"gelen vurdu giden vurdu" lafının en iyi özetlendiği olaylardan biridir. öyle soyut bir durum da değildir, tamamiyle somuttur. hani sevgilin aldatır, en iyi arkadaşınla çıkmaya başlamıştır. onlar soyuttur ve insanın içinde kalır. ama bu durum apayrıdır..
çocuk koşarken birden ayağı yere takılır ya da küçük olduğu için kemikleri gelişemediğinden sendeler ve düşer. zaten onun acısı ona yetmektedir, dizleri kanamaya başlamıştır.
anne gelir çocuğunu kaldırır ve o ağlayan çocuğa bir tane de kendisi vurur. neymiş efendim? üstü kirlenmişmiş, misafirliğe gidiyorlarmış.
sonra da "anne sen beni küçükken hep dövüyordun" diyince "hadi be ordan, ben seni ne zaman dövdüm. bak böyle dedin diye döverim şimdi" şeklinde tepkilere maruz kalınır..
Coçugun içine kapali olmasina ve daha sonralarda muhtemel bir sorun esnasinda guvensizlik veya ikinci bir tekme korkusuyla ane veya babasina açilmamasina neden olay bilinçsiz bir harekettir.
"Eger saglam,kendi ayaklari ustunde durabilen ve kendine guvenen bir nesil yetistirmek istiyorsak ebeveynlerimizin acil olarak bilinçlerdirilmesi lazimdir" dedirten durumdur.
annenin bir eli; çocuğu, bileği ile dirseği arasındaki bölümden kavrayarak, silkeleme, kaldırma karışımı bir eylemdeyken, diğer eli de tokatlama, çocuğun üstünü başını temizleme, gözyaşını silme eylemindedir.
vıdı vıdı söylenirken de hem çocuğun önemli bir yarası olup olmadığına, hem de giysilerin uğradığı zararı tespit etmeye yönelik delici bakışlara sahiptir.
annenin çocuğa, hayatın acımasız olduğuna dair bir dersidir. anne burada çocuğa, düşenin dostu olmayacağını anlatmak ister aslında. anneler hiç bir zaman çocuklarının kötü olmasını istemez. her olaydan bir ders çıkarmalıyız.

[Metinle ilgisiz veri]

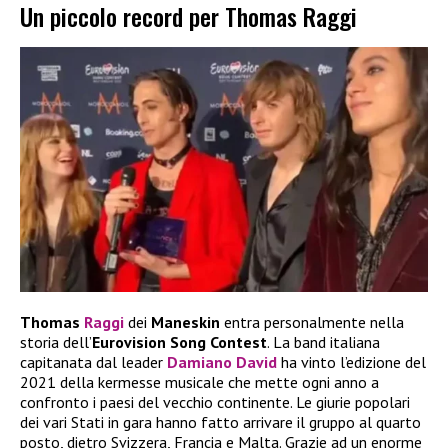
Un piccolo record per Thomas Raggi
Thomas
Raggi
dei
Maneskin
entra personalmente nella
storia dell’
Eurovision Song Contest
. La band italiana
capitanata dal leader
Damiano David
ha vinto l’edizione del
2021 della kermesse musicale che mette ogni anno a
confronto i paesi del vecchio continente. Le giurie popolari
dei vari Stati in gara hanno fatto arrivare il gruppo al quarto
posto, dietro Svizzera, Francia e Malta. Grazie ad un enorme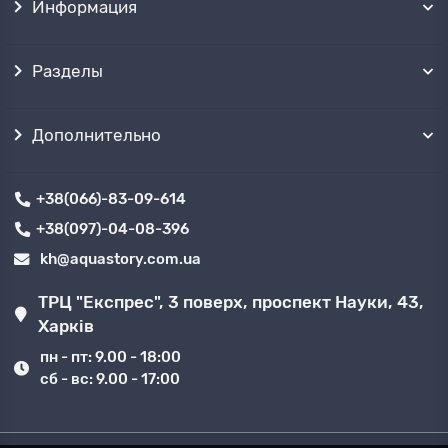
Информация
Разделы
Дополнительно
+38(066)-83-09-614
+38(097)-04-08-396
kh@aquastory.com.ua
ТРЦ "Експрес", 3 поверх, проспект Науки, 43,
Харків
пн - пт: 9.00 - 18:00
сб - вс: 9.00 - 17:00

çocuk düşer. anne gelir kucağına alır.
bir yandan sallar bir yandan da teselli mahiyetli yanağını okşar ufak vuruşlarla.
işte salak çocuğumuz burada çığlığı basar:
hüveeaa ben düştüm sen de beni dövüyorsuun, hüveaa!

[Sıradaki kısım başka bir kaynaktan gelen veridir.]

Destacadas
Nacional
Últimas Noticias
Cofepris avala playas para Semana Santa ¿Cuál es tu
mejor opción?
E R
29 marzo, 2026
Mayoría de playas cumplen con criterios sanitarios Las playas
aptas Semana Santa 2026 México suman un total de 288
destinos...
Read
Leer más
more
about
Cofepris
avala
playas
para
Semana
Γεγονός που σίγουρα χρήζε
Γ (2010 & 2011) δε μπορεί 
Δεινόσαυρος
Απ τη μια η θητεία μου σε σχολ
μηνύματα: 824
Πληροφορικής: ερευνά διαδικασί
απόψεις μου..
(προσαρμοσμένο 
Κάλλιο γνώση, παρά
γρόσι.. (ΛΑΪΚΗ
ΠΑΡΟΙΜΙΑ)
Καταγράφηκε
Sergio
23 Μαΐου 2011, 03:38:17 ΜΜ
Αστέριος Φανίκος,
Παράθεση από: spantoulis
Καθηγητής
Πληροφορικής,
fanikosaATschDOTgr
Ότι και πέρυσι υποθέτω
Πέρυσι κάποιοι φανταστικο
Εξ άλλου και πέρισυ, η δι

bir keresinde yanıbaşımda oluveripdurmuş bir olaydır bu benim.şimdi çocuk zaten o xan acısıyla din iman küfür edicek zaten belli.bir de yaşının ufaklığına bakmadan rezil oldum ulan tüh durumu var.e be kadın ya kaldır çocuğunu hiç ilgilenme (ek bilgi: ki düşen çocuklara hiç bakmayınız efendim onlar canı acıdıkları için değil sizin acı dolu bakışlarınızdan etklilenip hııııhh üleennn fırsat buldum basmalıyım şimdi yayagarayı nasılda ilgi görücem dur sen dur diye düşünüp hakkaten de yaygarayı basarlar hiç acımadan,onun için hiç görmemişsiniz duymamışsınız gibi davranmaya devam edin.ısrarla o beş on saniye kadar yerde oturup gözleriyle sizi delseler bile.)ya da kaldır bi iki düzelt üstünü başımı bişeyin varmı de çok üsteleme geç git.sen niye çata çota giriyosun çocuğa.ha o çocuk o dayağı yediği zaman bir daha düşmücek mi sanki.bir insan yavrusuna nie düştün diye sorulur mu yav?bu arazi aracı mı.e madem neden diye sorduğun sorulara o beş yaşındaki küçük cevap veremiyosa peki neden vurdun az önce?.çok dertliyim sözlük çok.
şiddeti savunan ya da ne biliyim çocukların dayakla eğitilmesi gerektiğini düşünen biri değilim ama, çocuklukla ilgili en komik olaylardan biridir. tabii anne psikopatsa ve çocuğu evire çevire dövüyorsa ayrı ama, bir türlü düzgün durmayan, atlayıp zıplayıp anasını zıvanadan çıkarmış veledin, düştükten sonra götüne iki tokat yemesi çok komiktir.
-doğru dursana evlaadım.
-hebele hübele..ay ay ay! ne vuruyon yaa!